2. Dead code detection
Task: "Find all exported functions in src/utils/ that nothing imports."
With grep, the agent has to grep the entire codebase once per exported function. If src/utils/ exports 30 functions, that's 30 separate turns, each one paying TTFT + reasoning + network just to check whether a single function is used. Then the agent cross-references results across turns to figure out which functions had zero matches outside their own file.
With code mode, one turn:
// "Find dead exports in src/utils/"
for (const f of tree('src/utils/**/*.ts')) {
for (const sym of f.symbols()) {
if (!sym.text.startsWith('export')) continue
const refs = lsp.references(f.path, sym.line, sym.column)
const external = refs.filter(r => r.file.path !== f.path)
if (external.length === 0) {
console.log(`Dead: ${sym.name} in ${f.path}`)
sym.expand(1).log()
}
}
}
The script pipes tree() into .symbols() into lsp.references() into .filter() — a pipeline you can't express in grep. You can't pipe grep results into an LSP query. Code mode can because it's code. Thirty symbol lookups, zero additional turns.
3. Type flow tracing
Task: "Trace the type of the user parameter from the API handler down to the database query."
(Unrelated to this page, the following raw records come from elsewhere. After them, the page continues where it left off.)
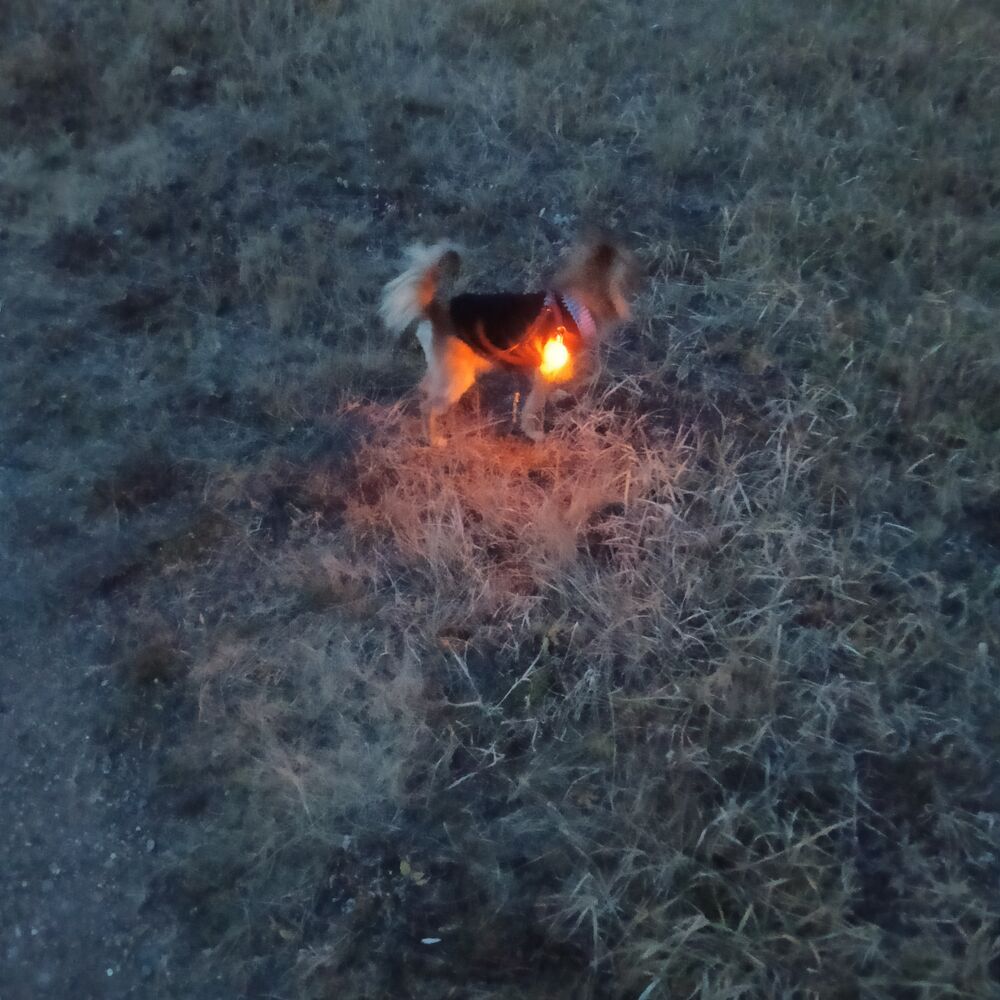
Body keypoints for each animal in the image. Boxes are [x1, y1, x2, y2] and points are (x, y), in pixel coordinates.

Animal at [379, 236, 636, 446]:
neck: (575, 305)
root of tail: (436, 310)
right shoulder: (546, 367)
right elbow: (534, 407)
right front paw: (535, 433)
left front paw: (556, 395)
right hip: (457, 379)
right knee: (429, 406)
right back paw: (434, 439)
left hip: (443, 370)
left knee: (425, 387)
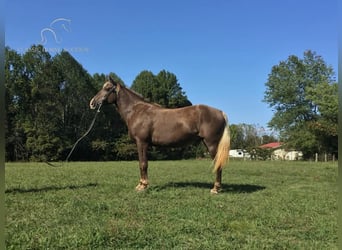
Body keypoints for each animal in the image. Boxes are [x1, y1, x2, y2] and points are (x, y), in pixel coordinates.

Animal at [89, 76, 231, 193]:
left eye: (107, 88)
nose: (92, 103)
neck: (136, 111)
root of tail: (220, 112)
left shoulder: (142, 142)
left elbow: (143, 163)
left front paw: (143, 186)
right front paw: (141, 184)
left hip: (211, 144)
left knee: (218, 164)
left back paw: (215, 189)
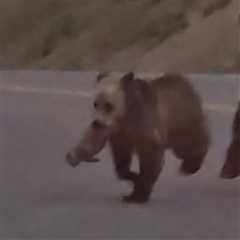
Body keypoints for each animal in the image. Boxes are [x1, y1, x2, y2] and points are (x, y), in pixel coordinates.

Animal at [66, 72, 209, 203]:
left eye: (108, 105)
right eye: (95, 104)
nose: (96, 122)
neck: (124, 116)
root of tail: (186, 83)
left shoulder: (144, 126)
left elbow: (150, 159)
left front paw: (139, 193)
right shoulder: (117, 136)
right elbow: (118, 160)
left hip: (181, 123)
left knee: (189, 146)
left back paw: (189, 166)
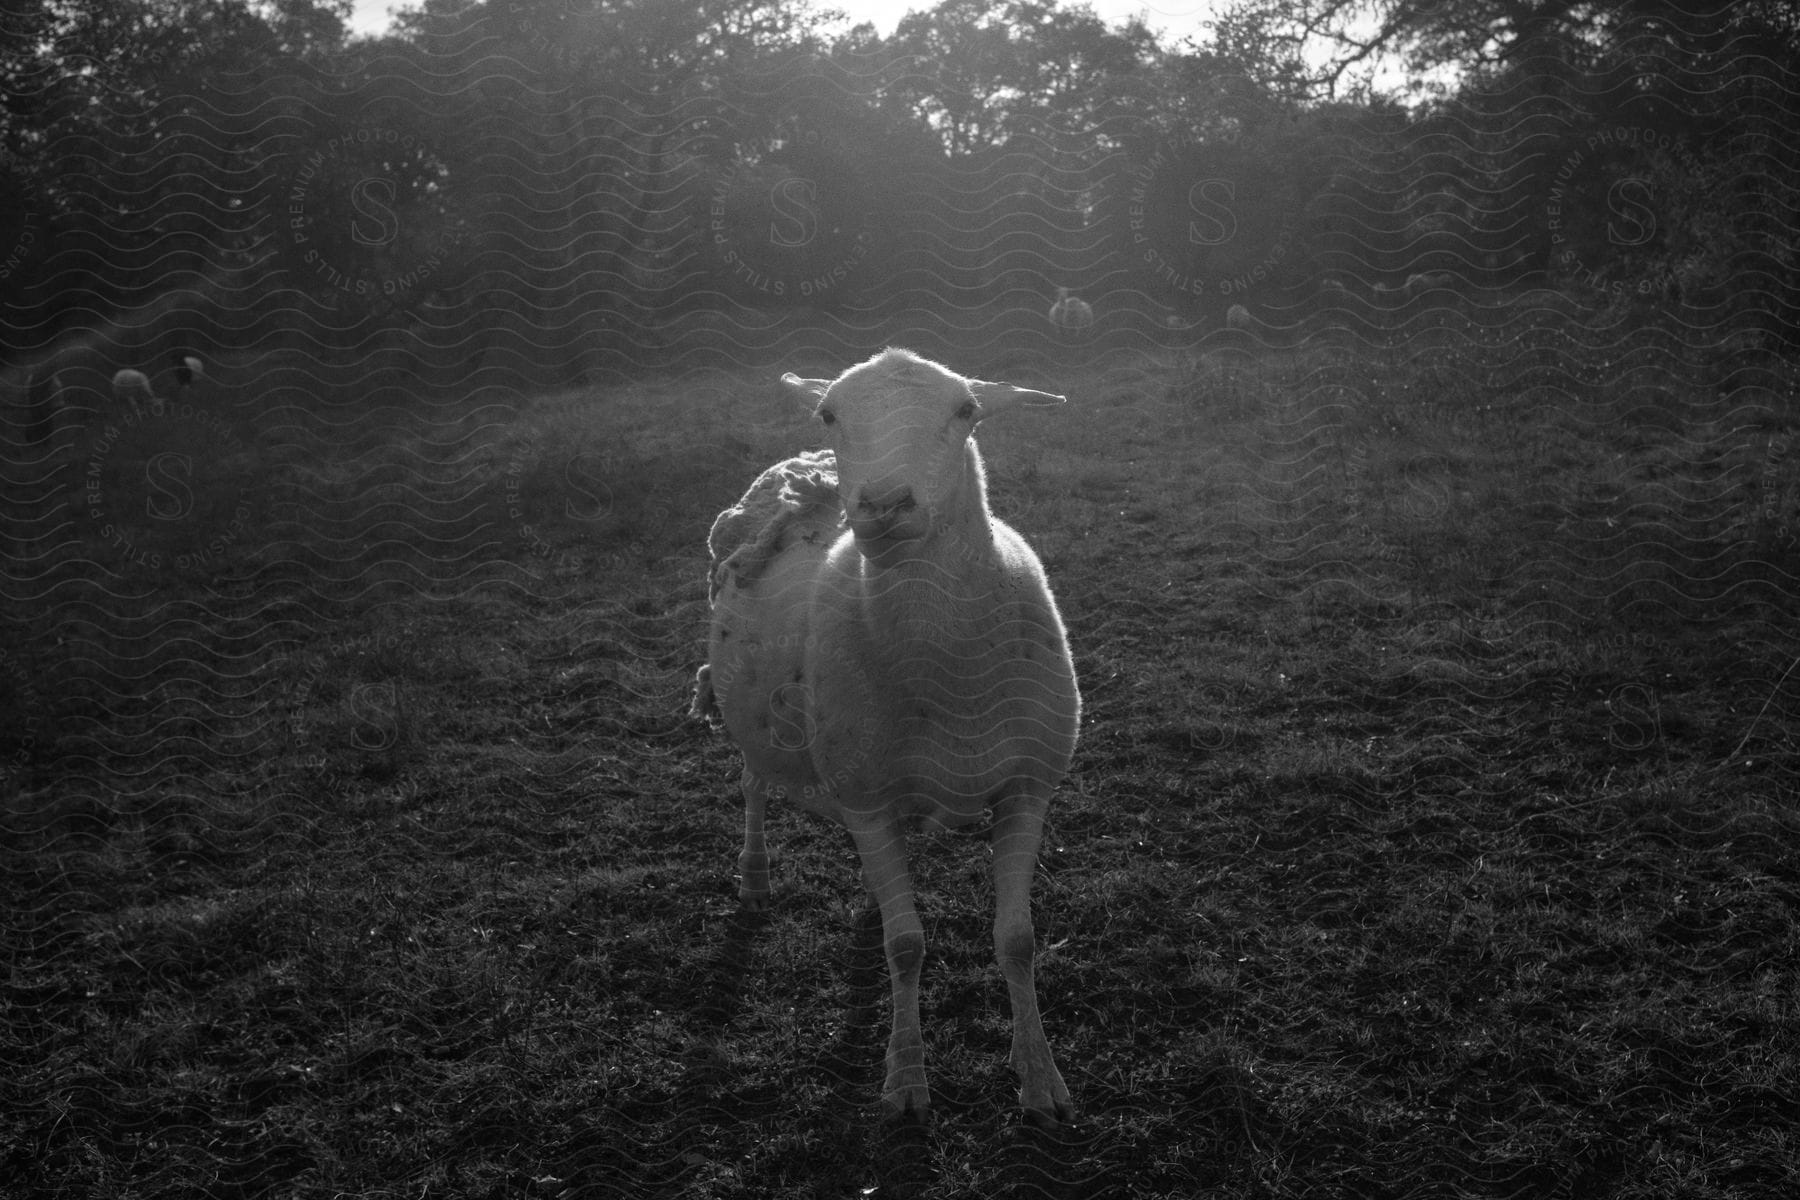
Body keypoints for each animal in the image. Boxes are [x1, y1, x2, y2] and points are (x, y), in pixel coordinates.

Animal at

With grep, the agent greps for "user" and gets hundreds of matches — every variable, comment, and string containing the word "user" across the entire codebase. It reads files to narrow down which user is the right one, greps for the function that receives it, reads that file, greps for the next function in the chain. Eight or more turns, most of them spent reasoning through noise from a common variable name.
With code mode, the agent uses the type system instead of text matching:
// "Trace user from handler to DB"
const param = file('src/api/handler.ts').symbol('user')
const hover = lsp.hover(param[0].file.path, param[0].line, param[0].column)
console.log(`Type: ${hover.text}`) // "(parameter) user: AuthenticatedUser"
const refs = lsp.references(param[0].file.path, param[0].line, param[0].column)
console.log(`Flows to ${refs.length} locations:`)
for (const ref of refs) {
const h = lsp.hover(ref.file.path, ref.line, ref.column)
console.log(` ${ref.file.path}:${ref.line} — ${h.text}`)
ref.expand(3).log()
}
Tree-sitter resolves the AST node, lsp.hover() reads the type, lsp.references() follows the symbol, and a for-loop ties them together — all in one script, one turn. No sequence of grep calls can replicate this because the type-awareness comes from having tree-sitter and LSP available together in the same execution. Grep for "user" returns hundreds of text matches and the model has to reason through all of them. This returns the ones that matter.